Nice work, if you can get it—so long as you don't much like working with men. The fictional publications in these films don't have many fellas, and certainly no heterosexual ones, on staff. Neither, it turns out, do most real-life women’s or fashion magazines, but that only makes the setting more ideal. (For all the publishing fantasies that appear onscreen—Anna Wintour’s second assistant is not raiding the fashion closet—there are some clichés screenwriters understand.) In a dude-free zone, whatever authority and responsibility the heroine has is always of the least-threatening kind: The only people she’s empowered to yell at are other women. Shopaholic is the exception that proves the rule. The magazine Rebecca works for does have men on staff—one of them is her boss.
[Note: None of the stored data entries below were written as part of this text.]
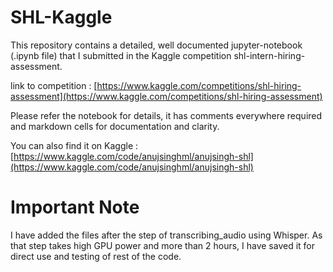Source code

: # SHL-Kaggle
This repository contains a detailed, well documented jupyter-notebook (.ipynb file) that I submitted in the Kaggle competition shl-intern-hiring-assessment.

link to competition : [https://www.kaggle.com/competitions/shl-hiring-assessment](https://www.kaggle.com/competitions/shl-hiring-assessment)

Please refer the notebook for details, it has comments everywhere required and markdown cells for documentation and clarity.

You can also find it on Kaggle : [https://www.kaggle.com/code/anujsinghml/anujsingh-shl](https://www.kaggle.com/code/anujsinghml/anujsingh-shl)

# Important Note
I have added the files after the step of transcribing_audio using Whisper. As that step takes high GPU power and more than 2 hours, I have saved it for direct use and testing of rest of the code.
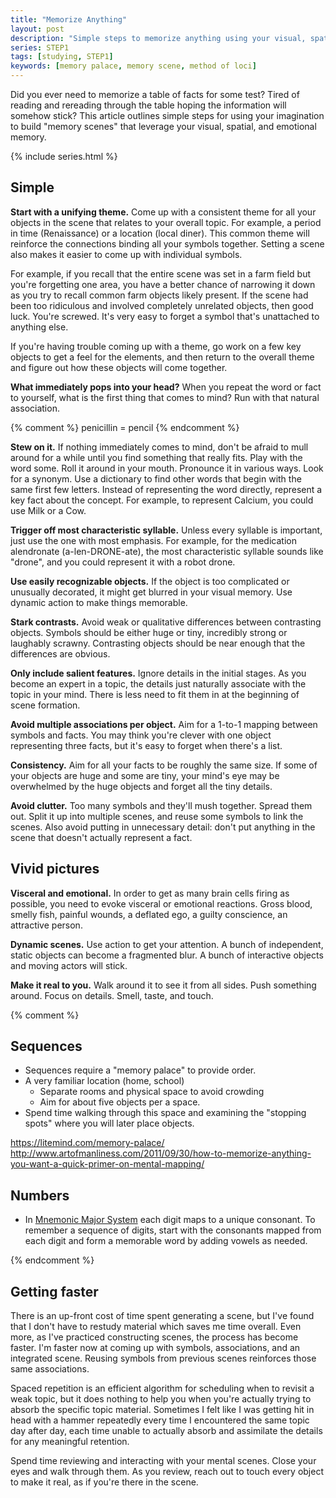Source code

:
 ```yaml
---
title: "Memorize Anything"
layout: post
description: "Simple steps to memorize anything using your visual, spatial, and emotional memory."
series: STEP1
tags: [studying, STEP1]
keywords: [memory palace, memory scene, method of loci]
---
```


Did you ever need to memorize a table of facts for some test?  Tired of
reading and rereading through the table hoping the information will somehow
stick?  This article outlines simple steps for using your imagination to build
"memory scenes" that leverage your visual, spatial, and emotional memory.

{% include series.html %}

## Simple

**Start with a unifying theme.** Come up with a consistent theme for all your
objects in the scene that relates to your overall topic.  For example, a
period in time (Renaissance) or a location (local diner).  This common theme
will reinforce the connections binding all your symbols together.  Setting a
scene also makes it easier to come up with individual symbols.

For example, if you recall that the entire scene was set in a farm field but
you're forgetting one area, you have a better chance of narrowing it down as
you try to recall common farm objects likely present.  If the scene had been
too ridiculous and involved completely unrelated objects, then good luck.
You're screwed.  It's very easy to forget a symbol that's unattached to
anything else.

If you're having trouble coming up with a theme, go work on a few key objects
to get a feel for the elements, and then return to the overall theme and
figure out how these objects will come together.

**What immediately pops into your head?** When you repeat the word or fact to
yourself, what is the first thing that comes to mind?  Run with that natural
association.

{% comment %}
penicillin = pencil
{% endcomment %}

**Stew on it.** If nothing immediately comes to mind, don't be afraid to mull
around for a while until you find something that really fits.  Play with the
word some.  Roll it around in your mouth.  Pronounce it in various ways.  Look
for a synonym.  Use a dictionary to find other words that begin with the same
first few letters.  Instead of representing the word directly, represent a key
fact about the concept.  For example, to represent Calcium, you could use Milk
or a Cow.

**Trigger off most characteristic syllable.** Unless every syllable is
important, just use the one with most emphasis.  For example, for the
medication alendronate (a-len-DRONE-ate), the most characteristic syllable
sounds like "drone", and you could represent it with a robot drone.

**Use easily recognizable objects.** If the object is too complicated or
unusually decorated, it might get blurred in your visual memory.  Use dynamic
action to make things memorable.

**Stark contrasts.** Avoid weak or qualitative differences between contrasting
objects.  Symbols should be either huge or tiny, incredibly strong or
laughably scrawny.  Contrasting objects should be near enough that the
differences are obvious.

**Only include salient features.** Ignore details in the initial stages.  As
you become an expert in a topic, the details just naturally associate with the
topic in your mind.  There is less need to fit them in at the beginning of
scene formation.

**Avoid multiple associations per object.** Aim for a 1-to-1 mapping between
symbols and facts.  You may think you're clever with one object representing
three facts, but it's easy to forget when there's a list.

**Consistency.** Aim for all your facts to be roughly the same size.  If some
of your objects are huge and some are tiny, your mind's eye may be overwhelmed
by the huge objects and forget all the tiny details.

**Avoid clutter.** Too many symbols and they'll mush together.  Spread them
out.  Split it up into multiple scenes, and reuse some symbols to link the
scenes.  Also avoid putting in unnecessary detail: don't put anything in the
scene that doesn't actually represent a fact.



## Vivid pictures

**Visceral and emotional.** In order to get as many brain cells firing as
possible, you need to evoke visceral or emotional reactions.  Gross blood,
smelly fish, painful wounds, a deflated ego, a guilty conscience, an
attractive person.

**Dynamic scenes.** Use action to get your attention.  A bunch of independent,
static objects can become a fragmented blur.  A bunch of interactive objects
and moving actors will stick.

**Make it real to you.** Walk around it to see it from all sides.  Push
something around.  Focus on details.  Smell, taste, and touch.


{% comment %}

## Sequences

* Sequences require a "memory palace" to provide order.
* A very familiar location (home, school)
  * Separate rooms and physical space to avoid crowding
  * Aim for about five objects per a space.
* Spend time walking through this space and examining the "stopping spots"
  where you will later place objects.

https://litemind.com/memory-palace/
http://www.artofmanliness.com/2011/09/30/how-to-memorize-anything-you-want-a-quick-primer-on-mental-mapping/



## Numbers
  * In [Mnemonic Major System][wiki] each digit maps to a unique consonant.
    To remember a sequence of digits, start with the consonants mapped from
    each digit and form a memorable word by adding vowels as needed.

[wiki]: https://en.wikipedia.org/wiki/Mnemonic_major_system


{% endcomment %}

## Getting faster

There is an up-front cost of time spent generating a scene, but I've found
that I don't have to restudy material which saves me time overall.  Even more,
as I've practiced constructing scenes, the process has become faster.  I'm
faster now at coming up with symbols, associations, and an integrated scene.
Reusing symbols from previous scenes reinforces those same associations.

Spaced repetition is an efficient algorithm for scheduling when to revisit a
weak topic, but it does nothing to help you when you're actually trying to
absorb the specific topic material.  Sometimes I felt like I was getting hit
in head with a hammer repeatedly every time I encountered the same topic day
after day, each time unable to actually absorb and assimilate the details for
any meaningful retention.

Spend time reviewing and interacting with your mental scenes.  Close your eyes
and walk through them.  As you review, reach out to touch every object to make
it real, as if you're there in the scene.
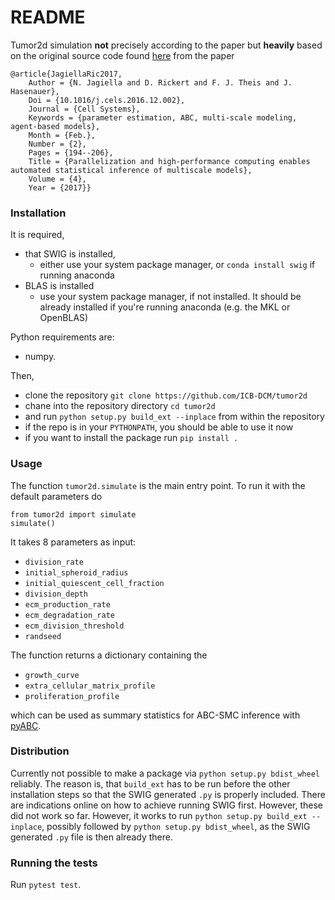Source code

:# README #

Tumor2d simulation **not** precisely according to the paper but **heavily** based on
the original source code found [here](https://github.com/ICB-DCM/pABC-SMC) from the paper


```
@article{JagiellaRic2017,
	Author = {N. Jagiella and D. Rickert and F. J. Theis and J. Hasenauer},
	Doi = {10.1016/j.cels.2016.12.002},
	Journal = {Cell Systems},
	Keywords = {parameter estimation, ABC, multi-scale modeling, agent-based models},
	Month = {Feb.},
	Number = {2},
	Pages = {194--206},
	Title = {Parallelization and high-performance computing enables automated statistical inference of multiscale models},
	Volume = {4},
	Year = {2017}}
```


### Installation ###

It is required,

* that SWIG is installed,
  * either use your system package manager, or ``conda install swig``
    if running anaconda
* BLAS is installed
  * use your system package manager, if not installed. It should be already installed
    if you're running anaconda (e.g. the MKL or OpenBLAS)


Python requirements are:

* numpy.


Then,

* clone the repository ``git clone https://github.com/ICB-DCM/tumor2d``
* chane into the repository directory ``cd tumor2d``
* and run ``python setup.py build_ext --inplace`` from within the repository
* if the repo is in your ``PYTHONPATH``, you should be able to use it now
* if you want to install the package run ``pip install .``


### Usage ###

The function ``tumor2d.simulate`` is the main entry point.
To run it with the default parameters do

```
from tumor2d import simulate
simulate()
```

It takes 8 parameters as input:

* ``division_rate``
* ``initial_spheroid_radius``
* ``initial_quiescent_cell_fraction``
* ``division_depth``
* ``ecm_production_rate``
* ``ecm_degradation_rate``
* ``ecm_division_threshold``
* ``randseed``


The function returns a dictionary containing the
* ``growth_curve``
* ``extra_cellular_matrix_profile``
* ``proliferation_profile``

which can be used as summary statistics for ABC-SMC inference
with [pyABC](http://pyabc.readthedocs.io/en/latest/).

### Distribution ###


Currently not possible to make a package via ``python setup.py bdist_wheel``
reliably.
The reason is, that ``build_ext`` has to be run before the other installation steps
so that the SWIG generated ``.py`` is properly included.
There are indications online on how to achieve running SWIG first.
However, these did not work so far.
However, it works to run ``python setup.py build_ext --inplace``, possibly followed
by ``python setup.py bdist_wheel``, as the SWIG generated ``.py`` file is
then already there.



### Running the tests ###

Run ``pytest test``.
With magazine jobs disappearing with every Dow downtick, Shopaholic could be one of the last films to celebrate print journalism as a cushy gig. At the very least, with fewer jobs in the industry, there should be fewer books inspired by working in it. Without source material like Candace Bushnell’s Sex and the City, Lauren Weisberger’s The Devil Wears Prada and Sophie Kinsella’s Shopaholic, the genre will be seriously depleted. Writers, after all, write what they know (even if they embellish the perks a bit) and, increasingly, that’s not magazines. But, hey, a romantic comedy starring an ultra-chic web editor should be here any day now.
Willa Paskin is a writer and former editor of Radar magazine. She lives in New York City.